The film starts with a great scene taking place in 1918 during WWI. This whole opening is one of the comedic highlights of the film. From the Big Bertha cannon to the fantastic escape flight it is Chaplin at his finest. It isn’t the high point of the film but is a great opening to set the movie up, after that though some parts work out great and other overstay their welcome or were just off the mark creating a good yet inconsistent comedy.

“I’m sorry, but I don’t want to be an emperor.”
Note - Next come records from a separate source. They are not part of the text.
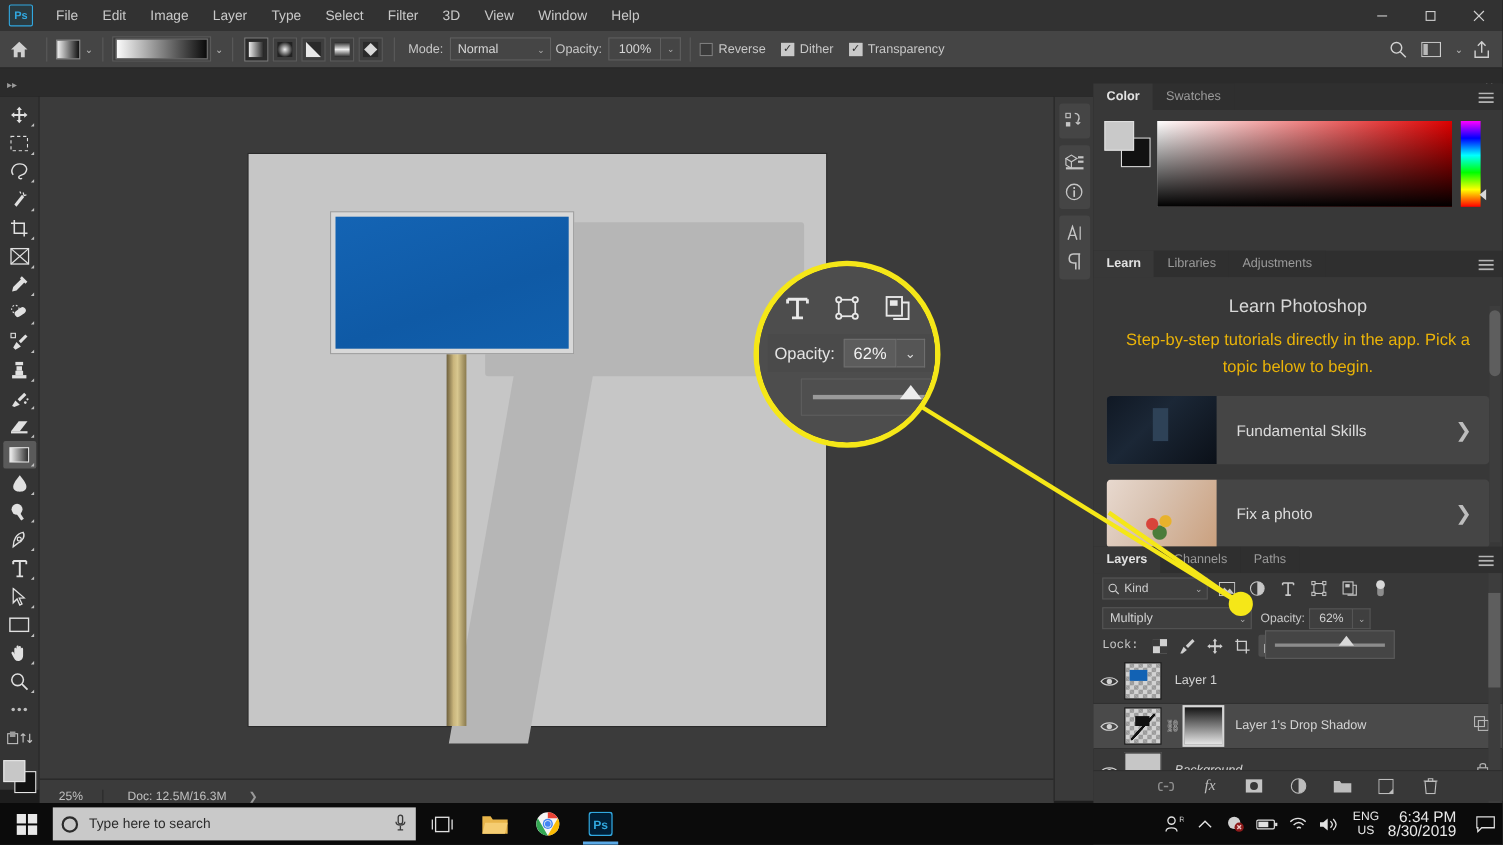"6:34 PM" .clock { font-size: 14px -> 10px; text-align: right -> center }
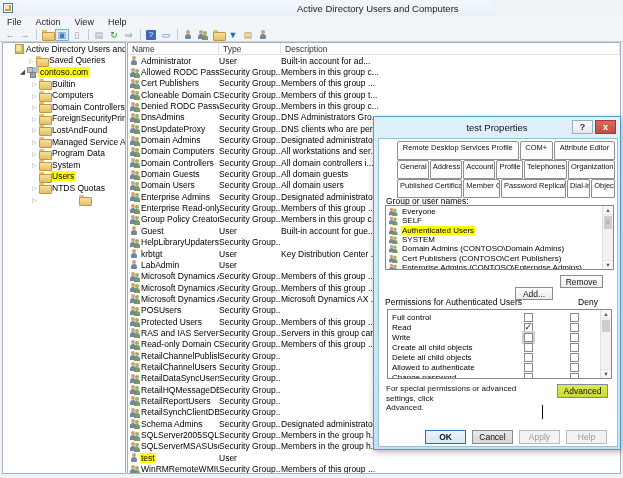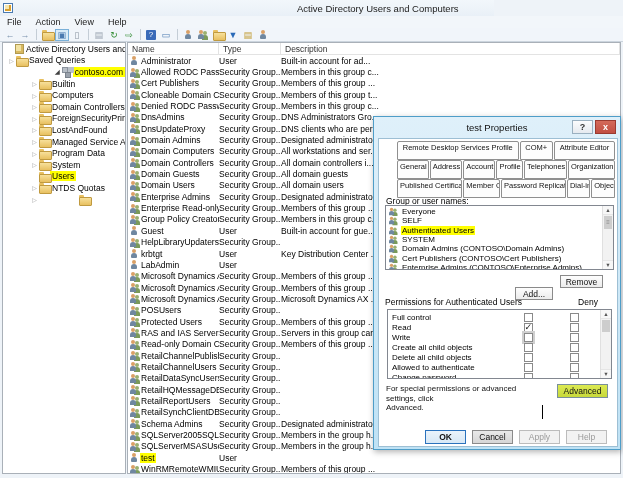"Saved Queries" div.tree-row { padding-left: 4px -> 24px }
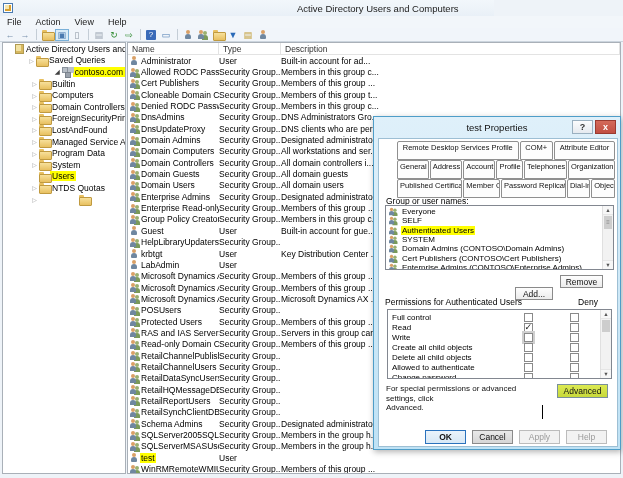"contoso.com" div.tree-row { justify-content: flex-end -> none }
“The Great Dictator” shows a move to providing a commentary or purpose beyond the laughter. Strangely enough the two best scenes in the film come from this source. The first of which is this fantastic scene where after a discussion about world domination Hynkel plays with a balloon globe. It is light and funny but most importantly poetic in that the second he grasps it, the globe pops. The other really has no humor at all, and that is the final speech. Near the end the barber gets confused for the Dictator and after accidentally declaring war on another country he is asked to give a speech. What he comes up with is a passionate plea advocating the morals and values of what it is to be human, which hits even harder with the 1940 release and what was happening at the time. This moment is, without a doubt, one of the greatest screen speeches as well as one of the greatest endings to a film.

Overall, “The Great Dictator” does not live up the impeccable standards that Chaplin set for himself. Nevertheless it has enough humor to keep the story going and has perhaps the most going on outside of the comedy of any Chaplin film. Definitely not his best work but something that should be watched and will be greatly appreciated by all.